_Required actions_
**1)** In the passage on Chicago's LGBT history, who founded the Society for Human Rights?
**2)** Extend the passage on Chicago's LGBT history with a few more sentences, picking up after its final sentence.

The Chicago area is something of a hotbed of Lesbian, Gay, Bisexual, and Transgender (LGBT) history. At the turn of the twentieth century, the first Americans to write about same-sex desire as an inborn condition were based in that city. In 1924, the first known organization for homosexual rights in the United States–the short-lived Society for Human Rights–was founded in Chicago by Henry Gerber. In June 1970, Chicago was one of four cities (along with New York, San Francisco, and Los Angeles) to hold the first Gay Pride parades. This metropolitan area was also a center of Progressive-Era reform, and thus was home to many famous women who chose to forego traditional marriage in favor of pursuing their professional ambitions while nurturing devoted relationships with other women.

_Stored data_
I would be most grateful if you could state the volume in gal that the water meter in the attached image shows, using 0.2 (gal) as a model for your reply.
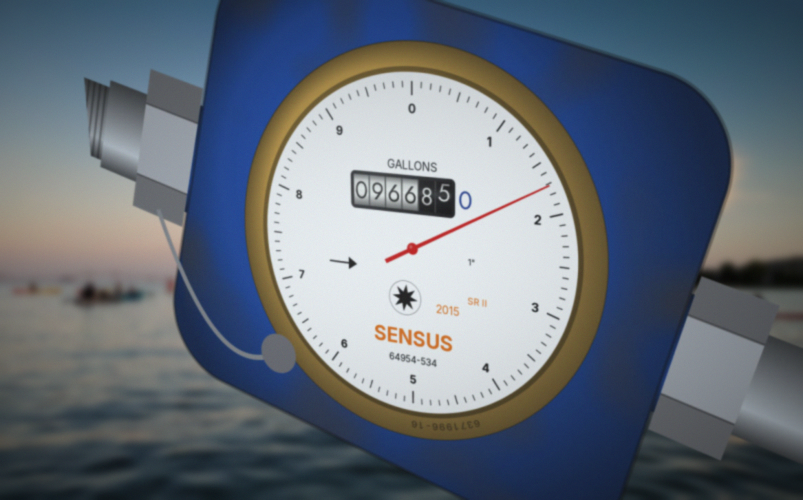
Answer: 966851.7 (gal)
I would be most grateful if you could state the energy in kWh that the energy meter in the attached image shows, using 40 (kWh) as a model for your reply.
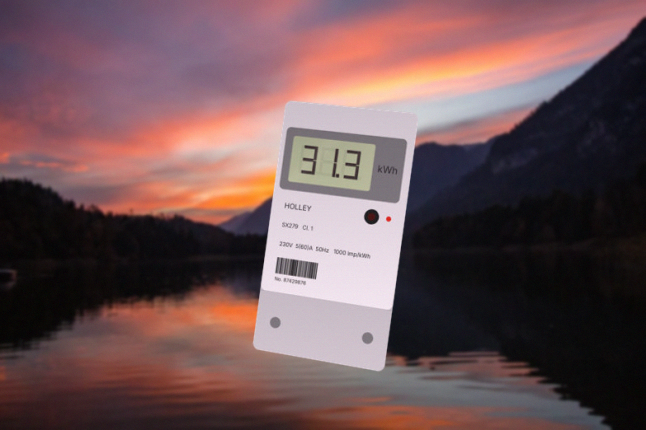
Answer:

_Answer section_
**1)** Henry Gerber

**2)**
Next week I’ll be traveling to the Chicago area to give a Women’s History Month lecture on LGBT history. This event will take place on Thursday, March 26, 2015 at the Evanston History Center, 225 Greenwood Street, in Evanston, Illinois. The festivities will begin at 6:30 pm with a reception, followed by my lecture at 7:00. Building on my recent book, I’ll discuss the challenges of uncovering the history of same-sex love and desire, with a special emphasis on female desire, which so often receives less attention than male sexuality. I’ll also consider some examples of local museums and historic sites that have grappled with the nuances of the LGBT past.
The event costs $10 and is open to the public. Reservations are encouraged and can be made by calling (847) 475-3410 or emailing email@example.com. The lecture is co-sponsored by the National Collaborative for Women’s History Sites and the Evanston History Center.
See a Flier for the Talk.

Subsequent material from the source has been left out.